There’s Nothing Boring About Routines
My life is full of routines. Meditation every morning. Same breakfast. A walk on the beach once a week. Gardening is a constant: weeding, re-arranging, cleaning. In July-August, when the figs are ripe and are falling on the ground like crazy, we need to pick them up at least twice a day. There’s nothing mundane or boring about these routines; in fact, they fill my life with inspiration. They are relaxing and anchoring. It makes sense. Babies and little kids thrive on routines —
a fixed schedule alleviates anxiety and gives them a sense of security. Predictable is comforting.
As adults, we sort of have to re-learn what came so naturally at first. UC Berkeley offers a free online “The Science of Happiness” class. Yale has something similar. Both courses suggest “strategies for achieving social and emotional well-being.”
Thankfully, I can rely on my routines to keep me happy. They boost my mood and energy, uplifting me. A slow-pace, as opposed to a jet-setting, lifestyle makes me self-aware.
With routines in place, there’s no need to re-invent the wheel every day trying to come up with something new and entertaining.

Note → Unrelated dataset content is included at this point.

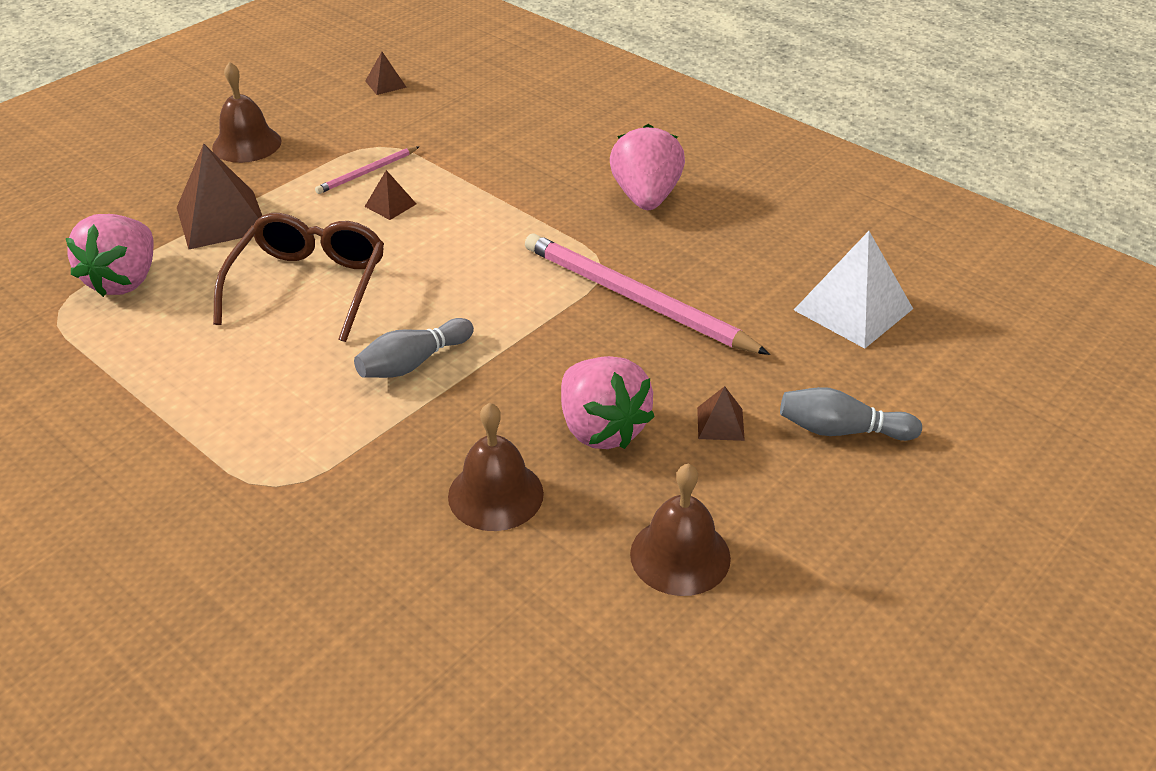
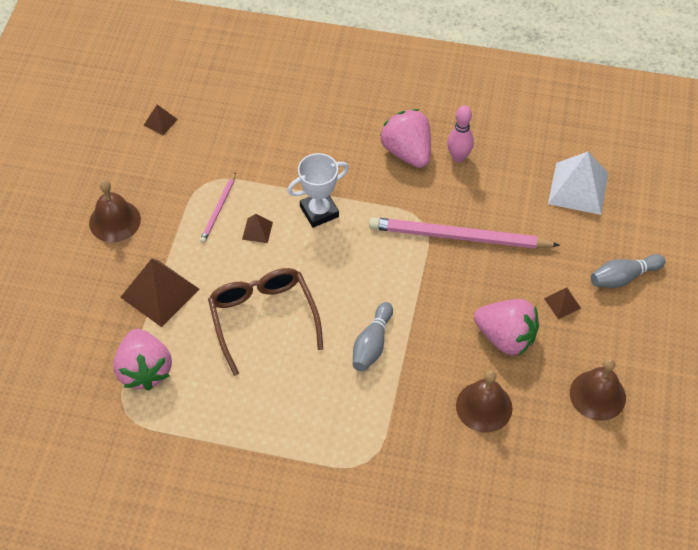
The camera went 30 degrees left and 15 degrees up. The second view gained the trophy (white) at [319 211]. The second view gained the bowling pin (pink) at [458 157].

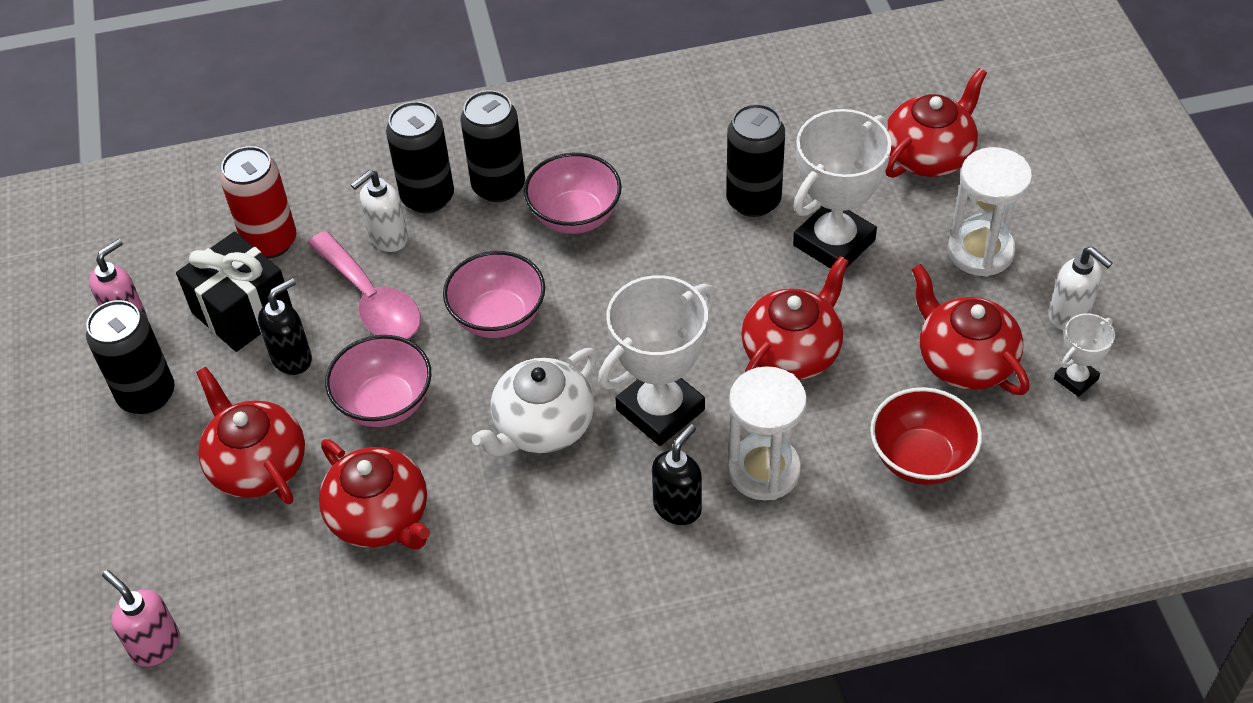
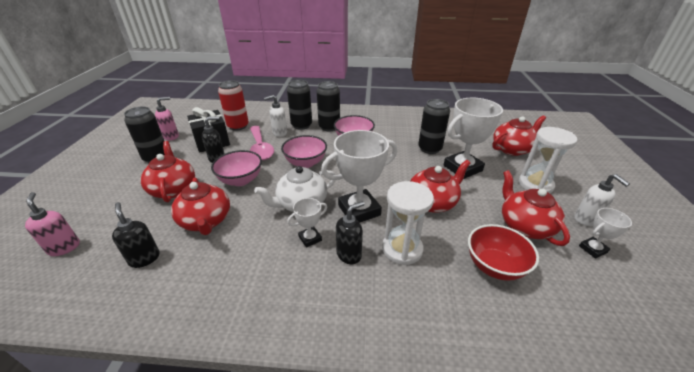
The camera went 15 degrees right and 15 degrees down. The second view gained the soap pump (ebony) at [144 258]. The second view gained the trophy (white) at [310 238].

Because routines can have variety built into them.
For instance, one of my family’s weekend routines is a hike in Temescal Canyon. While mindfully engaging with the meandering path and feeling in command of the day, I immerse myself in the moment. I keep my alert senses wide open, soak in the transient sights, the aromas, the sounds. And nurture them within. The truth is, it feels different each time even if it’s the same hike. And as such, the process of looking around, noticing ever-changing details is extremely enjoyable.
I am echoing a point of view in a wonderful book by Alexandra Horowitz On Looking: Eleven Walks with Expert Eyes. It’s a description of eleven walks around a city block with eleven different “experts” that help the author see it in a completely new way every single time.
There’s nothing conventional or robot-like about me. Yet, I embrace routines habitually. The reason is that they afford the time to really pay attention and see the goodness all around. They help me achieve equilibrium.